Each line below should be set down again unchanged.

= = = = =

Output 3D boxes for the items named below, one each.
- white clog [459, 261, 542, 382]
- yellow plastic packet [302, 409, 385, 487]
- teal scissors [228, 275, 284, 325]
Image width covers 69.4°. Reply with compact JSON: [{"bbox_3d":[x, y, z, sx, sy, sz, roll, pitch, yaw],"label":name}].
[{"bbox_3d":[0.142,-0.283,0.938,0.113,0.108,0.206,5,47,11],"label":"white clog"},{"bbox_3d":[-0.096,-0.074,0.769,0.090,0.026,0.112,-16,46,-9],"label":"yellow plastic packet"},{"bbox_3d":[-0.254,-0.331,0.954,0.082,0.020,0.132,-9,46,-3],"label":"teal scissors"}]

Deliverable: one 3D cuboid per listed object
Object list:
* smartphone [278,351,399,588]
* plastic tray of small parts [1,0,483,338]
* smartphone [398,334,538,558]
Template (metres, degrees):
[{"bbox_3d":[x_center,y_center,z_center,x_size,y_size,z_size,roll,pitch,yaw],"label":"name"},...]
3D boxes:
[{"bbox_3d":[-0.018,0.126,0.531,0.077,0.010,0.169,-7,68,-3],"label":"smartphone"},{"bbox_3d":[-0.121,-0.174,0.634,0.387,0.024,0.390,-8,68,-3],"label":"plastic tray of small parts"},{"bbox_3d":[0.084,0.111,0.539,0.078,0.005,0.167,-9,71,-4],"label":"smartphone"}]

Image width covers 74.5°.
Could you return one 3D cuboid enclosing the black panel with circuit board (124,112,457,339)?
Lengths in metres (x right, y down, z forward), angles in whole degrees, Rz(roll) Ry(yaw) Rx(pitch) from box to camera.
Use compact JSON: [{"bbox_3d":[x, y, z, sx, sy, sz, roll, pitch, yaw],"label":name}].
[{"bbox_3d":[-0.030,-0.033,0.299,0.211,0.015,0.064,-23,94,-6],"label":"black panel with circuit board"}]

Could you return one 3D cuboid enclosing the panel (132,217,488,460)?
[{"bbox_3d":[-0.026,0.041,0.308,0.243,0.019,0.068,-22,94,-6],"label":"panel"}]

= = = = =

## ANSWER TO THE EXERCISE
Output 3D boxes for the items named below, one each.
- white clog [459, 261, 542, 382]
- yellow plastic packet [302, 409, 385, 487]
- teal scissors [228, 275, 284, 325]
Image width covers 69.4°. Reply with compact JSON: [{"bbox_3d":[x, y, z, sx, sy, sz, roll, pitch, yaw],"label":name}].
[{"bbox_3d":[0.142,-0.283,0.938,0.113,0.108,0.206,5,47,11],"label":"white clog"},{"bbox_3d":[-0.096,-0.074,0.769,0.090,0.026,0.112,-16,46,-9],"label":"yellow plastic packet"},{"bbox_3d":[-0.254,-0.331,0.954,0.082,0.020,0.132,-9,46,-3],"label":"teal scissors"}]

Deliverable: one 3D cuboid per listed object
Object list:
* smartphone [278,351,399,588]
* plastic tray of small parts [1,0,483,338]
* smartphone [398,334,538,558]
Template (metres, degrees):
[{"bbox_3d":[x_center,y_center,z_center,x_size,y_size,z_size,roll,pitch,yaw],"label":"name"},...]
3D boxes:
[{"bbox_3d":[-0.018,0.126,0.531,0.077,0.010,0.169,-7,68,-3],"label":"smartphone"},{"bbox_3d":[-0.121,-0.174,0.634,0.387,0.024,0.390,-8,68,-3],"label":"plastic tray of small parts"},{"bbox_3d":[0.084,0.111,0.539,0.078,0.005,0.167,-9,71,-4],"label":"smartphone"}]

Image width covers 74.5°.
Could you return one 3D cuboid enclosing the black panel with circuit board (124,112,457,339)?
Lengths in metres (x right, y down, z forward), angles in whole degrees, Rz(roll) Ry(yaw) Rx(pitch) from box to camera.
Use compact JSON: [{"bbox_3d":[x, y, z, sx, sy, sz, roll, pitch, yaw],"label":name}].
[{"bbox_3d":[-0.030,-0.033,0.299,0.211,0.015,0.064,-23,94,-6],"label":"black panel with circuit board"}]

Could you return one 3D cuboid enclosing the panel (132,217,488,460)?
[{"bbox_3d":[-0.026,0.041,0.308,0.243,0.019,0.068,-22,94,-6],"label":"panel"}]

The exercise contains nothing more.